Maledinme, bundan başka, bu maledinme gerçekleştirilirken almak zorunda kaldığı biçimle de belirlenir. Bu maledinme ancak, proletaryanın karakteri gereği kendisi de ancak evrensel olabilecek bir birliktelik yoluyla; ve bir yandan bir önceki üretim tarzını, karşılıklı ilişkiyi ve toplumsal örgütlenmeyi devirerek, öte yandan ise, proletaryanın evrensel karakterini ve enerjisini geliştirerek —ki bu olmadan devrim gerçekleşemez—, ve nihayet, proletaryanın onu toplumdaki eski konumuna bağlayan ne varsa hepsinden kurtaracak bir devrim yoluyla gerçekleştirilebilir. Ancak bu aşamadadır ki, öz faaliyet bireylerin eksiksiz bireyler haline gelmelerine ve bütün doğal sınırlılıklardan kurtulmalarına tekabül eden maddi yaşamla örtüşür. Çalışmanın öz faaliyet haline dönüşmesi, eski sınırlı karşılıklı ilişkinin bireylerin bireyler olarak karşılıklı ilişkileri haline dönüşmesine tekabül eder. Üretici güçlerin bütününün birleşmiş bireyler tarafından maledinilmesi ile, özel mülkiyet ortadan kaldırılmış olur. Daha önceleri, tarihte, her özel koşul, daima raslansal olarak göründüğü halde, şimdi raslansal hale gelen şeyler bizzat bireylerin birbirlerinden ayrılması, herbirinin özel kazancıdır.

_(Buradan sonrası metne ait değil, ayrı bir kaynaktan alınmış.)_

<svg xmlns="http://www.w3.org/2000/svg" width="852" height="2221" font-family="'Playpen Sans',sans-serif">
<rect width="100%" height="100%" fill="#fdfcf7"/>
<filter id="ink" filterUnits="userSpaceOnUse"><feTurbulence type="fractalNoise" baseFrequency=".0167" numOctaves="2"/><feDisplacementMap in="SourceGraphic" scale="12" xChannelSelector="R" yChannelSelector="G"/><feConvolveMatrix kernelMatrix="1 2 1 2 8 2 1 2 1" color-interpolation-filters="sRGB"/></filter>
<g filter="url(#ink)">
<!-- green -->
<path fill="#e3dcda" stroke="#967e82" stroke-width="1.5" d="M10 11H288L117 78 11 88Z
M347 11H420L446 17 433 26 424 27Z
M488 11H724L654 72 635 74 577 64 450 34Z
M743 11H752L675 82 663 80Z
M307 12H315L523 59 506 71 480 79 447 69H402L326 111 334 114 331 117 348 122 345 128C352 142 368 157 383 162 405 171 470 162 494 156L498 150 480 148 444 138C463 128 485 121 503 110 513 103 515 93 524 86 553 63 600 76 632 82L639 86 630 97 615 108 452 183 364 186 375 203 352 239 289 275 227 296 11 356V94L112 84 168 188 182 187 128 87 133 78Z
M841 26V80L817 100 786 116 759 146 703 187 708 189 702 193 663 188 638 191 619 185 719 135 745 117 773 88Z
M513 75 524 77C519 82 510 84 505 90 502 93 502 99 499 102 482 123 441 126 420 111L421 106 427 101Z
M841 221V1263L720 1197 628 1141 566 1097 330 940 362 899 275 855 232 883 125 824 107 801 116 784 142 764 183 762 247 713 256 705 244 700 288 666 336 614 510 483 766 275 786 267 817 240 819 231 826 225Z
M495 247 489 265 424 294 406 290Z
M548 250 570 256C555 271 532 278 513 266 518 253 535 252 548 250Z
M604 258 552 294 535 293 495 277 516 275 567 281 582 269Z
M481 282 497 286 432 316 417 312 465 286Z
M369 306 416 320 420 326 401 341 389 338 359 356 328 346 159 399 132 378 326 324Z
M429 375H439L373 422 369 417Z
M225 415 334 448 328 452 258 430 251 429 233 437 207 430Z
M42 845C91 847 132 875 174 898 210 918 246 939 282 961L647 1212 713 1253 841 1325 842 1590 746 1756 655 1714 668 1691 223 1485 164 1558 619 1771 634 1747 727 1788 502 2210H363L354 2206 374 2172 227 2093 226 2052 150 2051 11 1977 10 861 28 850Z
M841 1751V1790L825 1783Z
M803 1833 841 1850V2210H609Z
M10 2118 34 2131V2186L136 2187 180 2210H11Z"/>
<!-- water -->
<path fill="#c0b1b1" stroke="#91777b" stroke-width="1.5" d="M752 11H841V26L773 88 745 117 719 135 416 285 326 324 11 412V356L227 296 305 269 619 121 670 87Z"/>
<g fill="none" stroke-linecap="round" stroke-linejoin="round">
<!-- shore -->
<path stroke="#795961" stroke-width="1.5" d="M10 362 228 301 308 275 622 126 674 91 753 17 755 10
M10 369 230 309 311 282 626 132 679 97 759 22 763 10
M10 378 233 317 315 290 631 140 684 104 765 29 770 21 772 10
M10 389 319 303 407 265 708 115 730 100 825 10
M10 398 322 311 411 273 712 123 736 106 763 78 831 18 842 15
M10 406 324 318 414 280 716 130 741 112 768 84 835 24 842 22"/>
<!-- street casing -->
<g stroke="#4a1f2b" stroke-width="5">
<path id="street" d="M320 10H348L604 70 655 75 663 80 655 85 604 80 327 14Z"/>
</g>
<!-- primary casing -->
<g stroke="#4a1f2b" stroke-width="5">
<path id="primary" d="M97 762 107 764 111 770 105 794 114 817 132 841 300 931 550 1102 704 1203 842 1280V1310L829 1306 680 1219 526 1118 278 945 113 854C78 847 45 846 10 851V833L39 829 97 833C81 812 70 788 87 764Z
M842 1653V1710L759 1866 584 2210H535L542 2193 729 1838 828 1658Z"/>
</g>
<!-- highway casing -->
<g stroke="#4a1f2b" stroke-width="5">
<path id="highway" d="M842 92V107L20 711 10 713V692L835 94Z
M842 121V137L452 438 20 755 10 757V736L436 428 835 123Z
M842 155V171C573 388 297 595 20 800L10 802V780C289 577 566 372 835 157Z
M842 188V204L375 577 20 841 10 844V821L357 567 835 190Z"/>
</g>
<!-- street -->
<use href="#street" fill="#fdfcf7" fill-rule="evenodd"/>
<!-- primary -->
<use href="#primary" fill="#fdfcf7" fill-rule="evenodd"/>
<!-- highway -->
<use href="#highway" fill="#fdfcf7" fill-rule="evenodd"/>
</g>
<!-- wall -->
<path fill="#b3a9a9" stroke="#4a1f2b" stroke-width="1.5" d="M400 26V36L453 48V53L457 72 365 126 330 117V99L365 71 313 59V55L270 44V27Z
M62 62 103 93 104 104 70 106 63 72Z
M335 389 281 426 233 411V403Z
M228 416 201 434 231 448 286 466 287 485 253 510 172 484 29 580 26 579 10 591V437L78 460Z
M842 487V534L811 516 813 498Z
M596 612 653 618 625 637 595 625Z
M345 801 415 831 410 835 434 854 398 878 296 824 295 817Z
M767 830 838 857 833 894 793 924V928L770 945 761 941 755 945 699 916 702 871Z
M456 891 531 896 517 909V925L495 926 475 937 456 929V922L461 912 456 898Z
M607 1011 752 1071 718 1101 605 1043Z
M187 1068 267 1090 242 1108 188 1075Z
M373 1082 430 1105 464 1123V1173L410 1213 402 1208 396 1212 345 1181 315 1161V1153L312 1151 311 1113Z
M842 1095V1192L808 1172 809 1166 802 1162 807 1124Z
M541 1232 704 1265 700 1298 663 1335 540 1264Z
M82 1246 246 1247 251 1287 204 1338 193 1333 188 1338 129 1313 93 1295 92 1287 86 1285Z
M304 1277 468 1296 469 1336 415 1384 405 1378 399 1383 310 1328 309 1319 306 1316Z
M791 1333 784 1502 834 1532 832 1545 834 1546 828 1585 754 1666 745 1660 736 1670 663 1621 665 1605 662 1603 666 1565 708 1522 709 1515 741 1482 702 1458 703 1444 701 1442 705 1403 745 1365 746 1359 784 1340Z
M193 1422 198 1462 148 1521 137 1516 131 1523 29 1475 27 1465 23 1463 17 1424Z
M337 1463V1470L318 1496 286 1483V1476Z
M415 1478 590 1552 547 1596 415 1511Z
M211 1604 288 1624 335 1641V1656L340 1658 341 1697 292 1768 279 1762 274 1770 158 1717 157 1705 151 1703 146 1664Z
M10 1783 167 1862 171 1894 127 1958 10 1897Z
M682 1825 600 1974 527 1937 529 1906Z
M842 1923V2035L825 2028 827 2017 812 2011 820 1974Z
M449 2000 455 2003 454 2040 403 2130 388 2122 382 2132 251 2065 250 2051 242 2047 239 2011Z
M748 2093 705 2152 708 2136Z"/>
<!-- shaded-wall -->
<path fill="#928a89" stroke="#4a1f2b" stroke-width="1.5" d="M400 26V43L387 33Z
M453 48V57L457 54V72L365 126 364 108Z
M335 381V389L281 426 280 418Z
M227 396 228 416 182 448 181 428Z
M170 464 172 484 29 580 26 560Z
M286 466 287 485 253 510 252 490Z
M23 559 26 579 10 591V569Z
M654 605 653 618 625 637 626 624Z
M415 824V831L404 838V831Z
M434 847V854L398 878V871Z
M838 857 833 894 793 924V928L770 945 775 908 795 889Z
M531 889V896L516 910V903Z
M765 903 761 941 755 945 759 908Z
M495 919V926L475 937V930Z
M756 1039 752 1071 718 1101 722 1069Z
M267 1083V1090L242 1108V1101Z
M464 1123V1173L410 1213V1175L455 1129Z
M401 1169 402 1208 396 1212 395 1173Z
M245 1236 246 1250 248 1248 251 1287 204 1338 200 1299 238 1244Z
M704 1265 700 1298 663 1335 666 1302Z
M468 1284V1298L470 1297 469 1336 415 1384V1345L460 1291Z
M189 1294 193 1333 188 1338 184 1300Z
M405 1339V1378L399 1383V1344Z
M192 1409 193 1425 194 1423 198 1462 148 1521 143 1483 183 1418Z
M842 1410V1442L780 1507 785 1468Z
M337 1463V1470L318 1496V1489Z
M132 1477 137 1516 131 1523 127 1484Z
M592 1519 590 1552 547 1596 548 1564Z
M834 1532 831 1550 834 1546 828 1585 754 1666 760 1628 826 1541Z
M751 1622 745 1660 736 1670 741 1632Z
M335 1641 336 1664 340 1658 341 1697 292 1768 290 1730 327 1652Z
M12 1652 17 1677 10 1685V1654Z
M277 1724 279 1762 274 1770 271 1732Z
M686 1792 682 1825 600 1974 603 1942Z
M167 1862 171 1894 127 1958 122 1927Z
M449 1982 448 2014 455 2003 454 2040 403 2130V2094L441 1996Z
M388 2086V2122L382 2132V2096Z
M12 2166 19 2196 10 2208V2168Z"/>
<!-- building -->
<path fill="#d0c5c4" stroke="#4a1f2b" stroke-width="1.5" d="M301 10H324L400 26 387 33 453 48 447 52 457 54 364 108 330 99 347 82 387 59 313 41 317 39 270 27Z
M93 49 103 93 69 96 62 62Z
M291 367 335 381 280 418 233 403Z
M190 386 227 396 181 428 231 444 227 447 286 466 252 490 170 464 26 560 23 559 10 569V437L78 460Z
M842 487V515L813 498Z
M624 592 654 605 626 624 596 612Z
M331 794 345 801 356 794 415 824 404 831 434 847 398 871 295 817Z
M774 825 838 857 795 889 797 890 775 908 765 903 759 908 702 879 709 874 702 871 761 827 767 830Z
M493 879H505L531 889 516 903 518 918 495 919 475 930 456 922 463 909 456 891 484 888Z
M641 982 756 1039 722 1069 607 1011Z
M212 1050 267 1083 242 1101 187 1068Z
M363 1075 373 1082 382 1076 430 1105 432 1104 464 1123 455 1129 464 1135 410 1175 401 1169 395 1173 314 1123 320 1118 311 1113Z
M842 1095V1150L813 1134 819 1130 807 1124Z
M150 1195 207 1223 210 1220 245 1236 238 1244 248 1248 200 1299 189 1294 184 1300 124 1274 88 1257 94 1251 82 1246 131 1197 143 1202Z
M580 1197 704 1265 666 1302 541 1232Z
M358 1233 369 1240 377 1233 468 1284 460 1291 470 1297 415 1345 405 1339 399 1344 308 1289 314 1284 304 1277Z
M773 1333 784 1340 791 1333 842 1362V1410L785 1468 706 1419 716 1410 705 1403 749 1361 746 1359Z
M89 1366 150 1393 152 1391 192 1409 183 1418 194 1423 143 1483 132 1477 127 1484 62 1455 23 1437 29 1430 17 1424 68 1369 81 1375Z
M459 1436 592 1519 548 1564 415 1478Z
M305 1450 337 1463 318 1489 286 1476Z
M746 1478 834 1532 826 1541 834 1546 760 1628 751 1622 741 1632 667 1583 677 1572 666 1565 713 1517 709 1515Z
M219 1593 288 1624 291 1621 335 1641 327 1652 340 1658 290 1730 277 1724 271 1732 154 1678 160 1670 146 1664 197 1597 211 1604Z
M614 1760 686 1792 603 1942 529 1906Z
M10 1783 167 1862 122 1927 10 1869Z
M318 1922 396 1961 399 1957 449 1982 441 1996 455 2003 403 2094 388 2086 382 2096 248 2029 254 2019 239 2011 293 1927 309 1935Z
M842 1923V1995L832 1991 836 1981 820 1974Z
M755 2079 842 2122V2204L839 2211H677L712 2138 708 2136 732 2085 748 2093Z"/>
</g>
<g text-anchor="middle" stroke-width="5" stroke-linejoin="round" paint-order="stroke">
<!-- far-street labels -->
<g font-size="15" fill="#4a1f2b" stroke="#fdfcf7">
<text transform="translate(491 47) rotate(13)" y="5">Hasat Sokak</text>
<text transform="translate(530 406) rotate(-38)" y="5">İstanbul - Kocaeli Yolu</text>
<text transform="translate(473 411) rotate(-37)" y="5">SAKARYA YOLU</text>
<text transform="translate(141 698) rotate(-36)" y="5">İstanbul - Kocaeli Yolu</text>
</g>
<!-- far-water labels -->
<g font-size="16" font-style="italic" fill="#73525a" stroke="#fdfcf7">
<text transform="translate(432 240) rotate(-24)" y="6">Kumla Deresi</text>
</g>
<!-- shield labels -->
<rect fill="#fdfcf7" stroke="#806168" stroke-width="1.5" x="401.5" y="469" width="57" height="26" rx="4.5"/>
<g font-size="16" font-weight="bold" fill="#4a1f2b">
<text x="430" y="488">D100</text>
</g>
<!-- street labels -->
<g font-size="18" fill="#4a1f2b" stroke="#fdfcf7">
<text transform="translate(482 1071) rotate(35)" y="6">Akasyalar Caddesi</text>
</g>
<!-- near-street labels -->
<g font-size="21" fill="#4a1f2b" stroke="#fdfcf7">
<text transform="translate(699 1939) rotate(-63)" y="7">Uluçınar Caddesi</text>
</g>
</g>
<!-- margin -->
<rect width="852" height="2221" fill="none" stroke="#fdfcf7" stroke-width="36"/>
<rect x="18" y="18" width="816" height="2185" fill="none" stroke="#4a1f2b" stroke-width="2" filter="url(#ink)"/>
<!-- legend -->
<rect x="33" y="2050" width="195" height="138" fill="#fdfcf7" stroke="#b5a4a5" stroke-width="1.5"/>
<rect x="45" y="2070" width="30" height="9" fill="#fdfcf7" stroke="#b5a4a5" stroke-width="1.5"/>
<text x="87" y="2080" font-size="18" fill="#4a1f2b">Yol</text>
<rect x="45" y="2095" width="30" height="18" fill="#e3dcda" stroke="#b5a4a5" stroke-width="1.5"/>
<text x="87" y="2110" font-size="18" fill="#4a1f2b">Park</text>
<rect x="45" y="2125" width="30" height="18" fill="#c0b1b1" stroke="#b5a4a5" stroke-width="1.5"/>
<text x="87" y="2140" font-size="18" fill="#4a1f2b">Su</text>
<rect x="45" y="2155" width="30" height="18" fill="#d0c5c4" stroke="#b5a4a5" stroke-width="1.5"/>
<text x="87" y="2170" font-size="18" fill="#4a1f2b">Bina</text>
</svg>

Artık işbölümüne bağımlı olmayan bireyleri [68] filozoflar, düşüncel olarak, "İnsan" adı altında tasarımlamışlar, ve geliştirmiş bulunduğumuz bütün bu süreci "İnsan"ın gelişimi olarak anlamışlardır; o kadar ki, geçmiş tarihin her evresinde "İnsan", mevcut olan bireylerin yerine konmuş ve tarihin itici gücü olarak gösterilmiştir. Bunun için, bütün süreç "İnsan"ın kendine yabancılaşması süreci olarak anlaşılmıştır ve bu da, esas olarak, daha sonraki dönemin sıradan bireyinin, daha önceki dönemin sıradan bireyinin yerine konmuş olması, daha sonraki bilincin daha önceki bireylere yüklenmiş olması olgusundan ileri gelmektedir.[85] Bir çırpıda gerçek koşullardan soyutlanan bu altüst oluş sayesinde, tüm tarihi, bilincin gelişme süreci haline getirmek mümkün oldu.
Sivil toplum, üretici güçlerin belirli bir gelişme aşaması içersinde, bireylerin maddi karşılıklı ilişkilerinin hepsini birden kucaklar. Sivil toplum, bir aşamanın ticari ve sınai yaşamının tümünü birden kucaklar ve bu bakımdan da her ne kadar dışarda ulus-topluluğu olarak kendini olurlamak ve içerde devlet olarak örgütlenmek zorundaysa da, devleti ve ulusu aşar. Sivil toplum terimi, 18. yüzyılda, mülkiyet ilişkileri, ilkçağ ve ortaçağ ortaklaşalığından kurtulur kurtulmaz ortaya çıktı. Sivil toplum, sivil toplum olarak ancak burjuvazi ile gelişir; böyle olmakla birlikte, üretimin ve karşılıklı ilişkinin doğrudan sonucu olan ve her zaman devletin ve ayrıca idealist üstyapının temelini oluşturan toplumsal örgütlenme de her zaman aynı adla belirtilmiştir.